With aggressive cult-like social media campaigns all the rage, a bit of old-school British hospitality is more welcome than ever, writes Alessandro Tomé
Much has changed in this country since it first welcomed me – even if I now suspect that welcome might have already been somewhat reluctant. I have seen it live through many travails and traumas. I have seen it guided by women with vision and men without. I have seen it shaken to its core by the convulsions of New Labour’s drive towards the lowest common denominator.
I had thought that what made Britain so unique, original, characterful and exciting was being politically razed to the ground. The European project became a good proxy for the deep-rooted unease that these self-inflicted mutilations of idiosyncratic Britishness have engendered across the mainly older and traditional portion of the electorate. However, I was recently reminded that the Britain I fell in love with is still alive and well.

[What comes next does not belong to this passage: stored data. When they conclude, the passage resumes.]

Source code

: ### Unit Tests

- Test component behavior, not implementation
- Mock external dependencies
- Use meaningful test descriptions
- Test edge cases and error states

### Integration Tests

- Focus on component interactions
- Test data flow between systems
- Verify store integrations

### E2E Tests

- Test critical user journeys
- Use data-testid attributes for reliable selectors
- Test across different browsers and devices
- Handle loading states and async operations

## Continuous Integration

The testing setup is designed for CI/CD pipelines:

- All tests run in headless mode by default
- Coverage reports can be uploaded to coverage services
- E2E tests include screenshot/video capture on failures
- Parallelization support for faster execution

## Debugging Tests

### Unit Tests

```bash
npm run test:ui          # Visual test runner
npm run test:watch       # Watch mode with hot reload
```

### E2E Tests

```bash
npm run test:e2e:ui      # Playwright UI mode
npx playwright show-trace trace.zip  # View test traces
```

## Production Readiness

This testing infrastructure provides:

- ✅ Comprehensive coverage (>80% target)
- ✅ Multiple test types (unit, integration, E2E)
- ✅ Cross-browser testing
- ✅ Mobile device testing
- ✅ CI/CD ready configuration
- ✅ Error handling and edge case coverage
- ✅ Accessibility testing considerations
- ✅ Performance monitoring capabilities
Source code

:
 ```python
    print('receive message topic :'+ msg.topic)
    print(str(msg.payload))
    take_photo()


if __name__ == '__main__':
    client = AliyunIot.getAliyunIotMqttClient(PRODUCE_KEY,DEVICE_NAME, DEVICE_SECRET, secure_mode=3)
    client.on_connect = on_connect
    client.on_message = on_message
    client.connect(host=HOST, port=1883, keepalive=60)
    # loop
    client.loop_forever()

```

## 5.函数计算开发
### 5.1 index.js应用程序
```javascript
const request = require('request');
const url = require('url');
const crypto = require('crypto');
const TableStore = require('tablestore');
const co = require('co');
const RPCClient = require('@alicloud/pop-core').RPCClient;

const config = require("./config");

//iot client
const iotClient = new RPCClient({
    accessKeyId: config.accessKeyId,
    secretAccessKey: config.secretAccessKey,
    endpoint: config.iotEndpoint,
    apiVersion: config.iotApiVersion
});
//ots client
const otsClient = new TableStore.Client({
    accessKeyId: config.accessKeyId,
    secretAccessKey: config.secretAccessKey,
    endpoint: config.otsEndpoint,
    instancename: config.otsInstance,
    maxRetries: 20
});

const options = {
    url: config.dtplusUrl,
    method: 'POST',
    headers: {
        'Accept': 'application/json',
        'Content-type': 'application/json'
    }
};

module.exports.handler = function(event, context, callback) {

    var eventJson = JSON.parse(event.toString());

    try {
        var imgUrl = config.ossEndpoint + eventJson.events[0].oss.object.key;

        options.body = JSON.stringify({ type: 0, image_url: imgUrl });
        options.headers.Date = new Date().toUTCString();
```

As I sat for dinner in an elegant if (in estate agent speak) ‘needing loving update’ house, I beamed in true joy at Angel Wife and I being the only foreigners there. At feeling a little awkward about it, as if we were there for entertainment purposes, exotic animals of sorts. At being told off for speaking to my left when I was meant to start to my right, and then for daring to talk across the table by the time the cheese arrived at the end of the carnivorous simplicity of the oddly refined food.
I was back in British heaven from 30 years ago. Uncomfortable, odd and weird as it was then, I was loving it now. Ah yes, the food. I said ‘oddly’ refined because in this dinner context, refinement is not a natural bedfellow to food. But there was finally something my left-side neighbour gave foreigners a little credit for.
After a fair amount of ear-bashing over why she voted L (I think, just as for cars, people who voted L should be considered ‘Learning’ voters and only be allowed to vote under younger supervision in this case!), there was the reluctant admission that Euros had helped the food scene somewhat. Here again I do worry a little about the ugly head of egalitarians rearing itself on a new crusade – our food. They are always on the lookout for a new ‘poster’ theme to meddle and bully.
Find a small group of people with a different habit or view and whip them into a digital social frenzy aimed at the vast majority who don’t share it under the premise of oppression or discrimination. Food seems to be their current ‘thing’ and vegans have been picked out. They were happily getting along with their animal-free lives until others decided to fight a fight they didn’t have.
I have friend whose husband recently turned vegan out of the blue. Whenever we have dinner there, he does get ribbed – maybe also because he has got fatter, which everyone finds somewhat humorous, even himself. And maybe because he drinks wine, which, except for rare bottles, is not strictly vegan. Or because the kitchen is clearly contaminated with animal proteins. None of it a problem for him, me or any of their other friends. However, we can’t go to most great restaurants, and even cooking at home is a bore for me.
As a result, we probably don’t see them as much as we used to. But it is his choice. And that shouldn’t affect mine. And this is where the egalitarians jump in. They try to make this a cult-like campaign for the protection and promotion of oppressed vegans. Why should all restaurants have vegan options?
Market forces will make this happen if the demand continues to grow naturally. I say, let them eat veg and let us eat what we like without guilt, in old loved homes, talking left and right when told, in this wonderfully different country of yours.